During the ceremony, long time physician Dr. Martin Brooks was given an honorary Doctor of Laws degree. Brooks opened the first medical practice in Pembroke in 1958.
Chancellor Robin Gary Cummings asked the graduates think back to their first day at UNCP. For most, it was an extremely hot day in August of 2013. Recalling that day, he asked they each think about the ways they have changed.
“Every class you’ve had taken, every club you’ve participated in, every service project, every concert, every research poster or paper, every relationship you’ve made has changed your life in subtle ways that result in a profound transformation in the way you see yourself and see the world, whether you realize it now or not.” Cummings said.

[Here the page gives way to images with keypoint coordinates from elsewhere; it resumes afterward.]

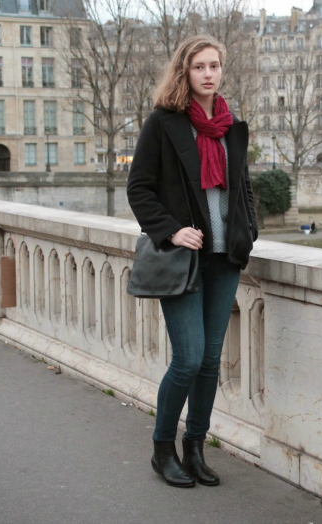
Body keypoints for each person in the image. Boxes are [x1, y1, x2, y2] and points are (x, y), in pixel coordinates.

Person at [126, 35, 257, 489]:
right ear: (185, 72)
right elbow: (138, 188)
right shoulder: (164, 124)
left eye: (214, 65)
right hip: (184, 259)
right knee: (189, 357)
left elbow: (242, 188)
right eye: (199, 66)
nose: (208, 73)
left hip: (225, 259)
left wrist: (248, 232)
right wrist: (171, 230)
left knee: (211, 360)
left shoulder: (232, 125)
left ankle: (195, 448)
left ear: (222, 70)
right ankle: (163, 449)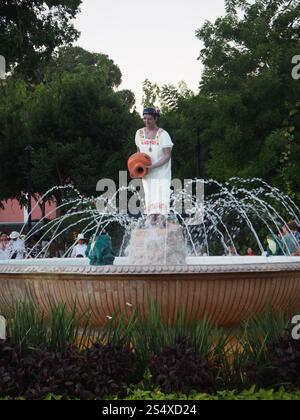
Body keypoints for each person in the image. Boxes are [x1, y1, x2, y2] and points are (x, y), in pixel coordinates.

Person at [135, 107, 174, 227]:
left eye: (150, 119)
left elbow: (167, 155)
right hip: (147, 172)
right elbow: (138, 153)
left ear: (155, 118)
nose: (147, 121)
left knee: (161, 194)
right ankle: (151, 219)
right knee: (149, 194)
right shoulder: (139, 133)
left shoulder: (163, 134)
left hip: (161, 171)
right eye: (145, 118)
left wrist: (152, 166)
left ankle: (161, 220)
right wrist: (137, 165)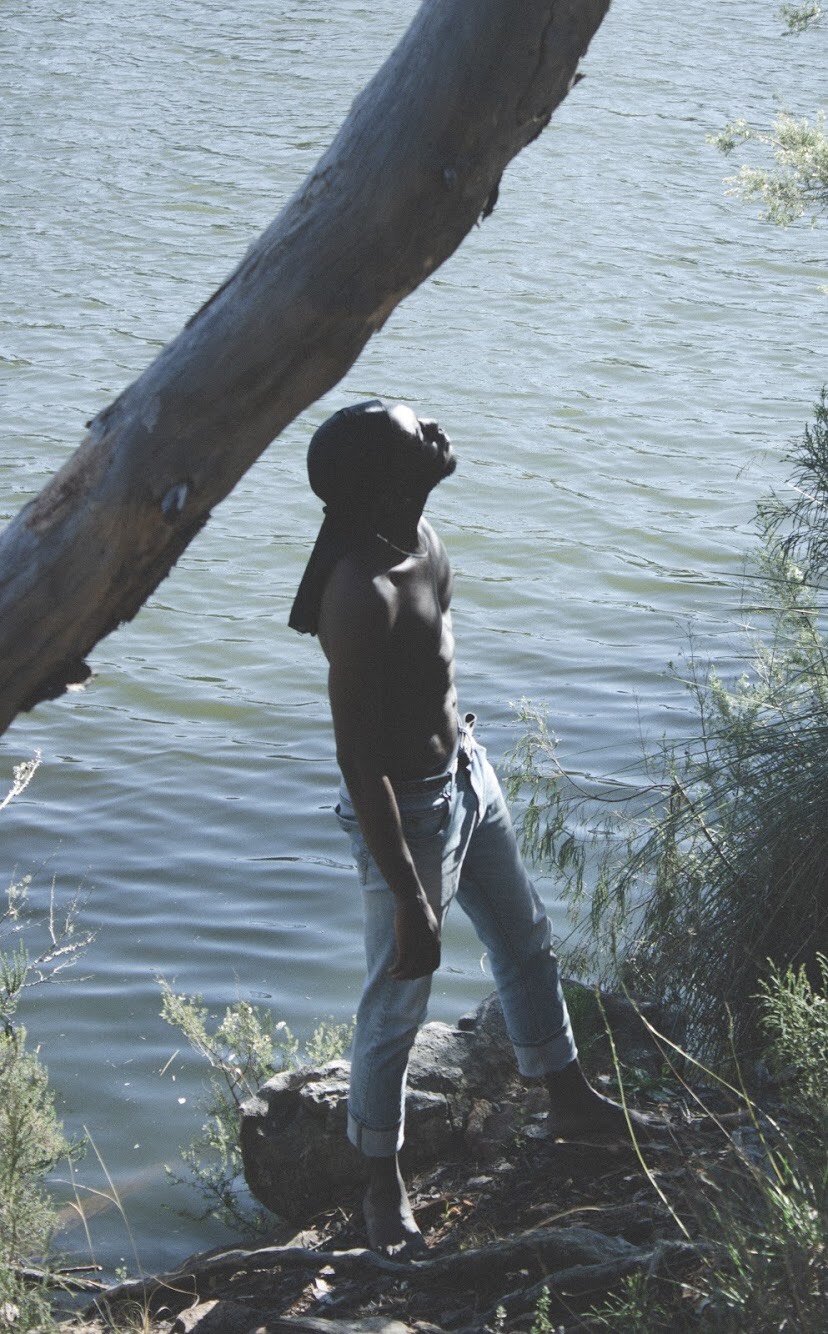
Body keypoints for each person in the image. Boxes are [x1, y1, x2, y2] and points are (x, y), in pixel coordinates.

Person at [289, 399, 654, 1258]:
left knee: (525, 937)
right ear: (385, 479)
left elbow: (435, 670)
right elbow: (359, 760)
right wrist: (414, 897)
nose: (438, 435)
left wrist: (463, 747)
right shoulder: (359, 593)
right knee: (398, 996)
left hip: (466, 773)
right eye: (420, 435)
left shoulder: (427, 539)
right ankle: (381, 1185)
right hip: (405, 811)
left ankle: (566, 1099)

More than half of the graduates are from southeastern North Carolina. Cummings said he hopes many will choose to remain in the region and serve their communities in fields like teaching, nursing, business, social work and public administration.
Diona Covington of Rockingham was among the 155 graduate students who crossed the stage at the Givens Performing Arts Center during the Graduate School ceremony on Friday. Hours earlier, Covington received a phone call.
“I was offered a job as a licensed clinical social worker,” she said with a smile.
Wylie Bell with Richmond Community College and Mark Locklear with The University of North Carolina at Pembroke contributed to this article.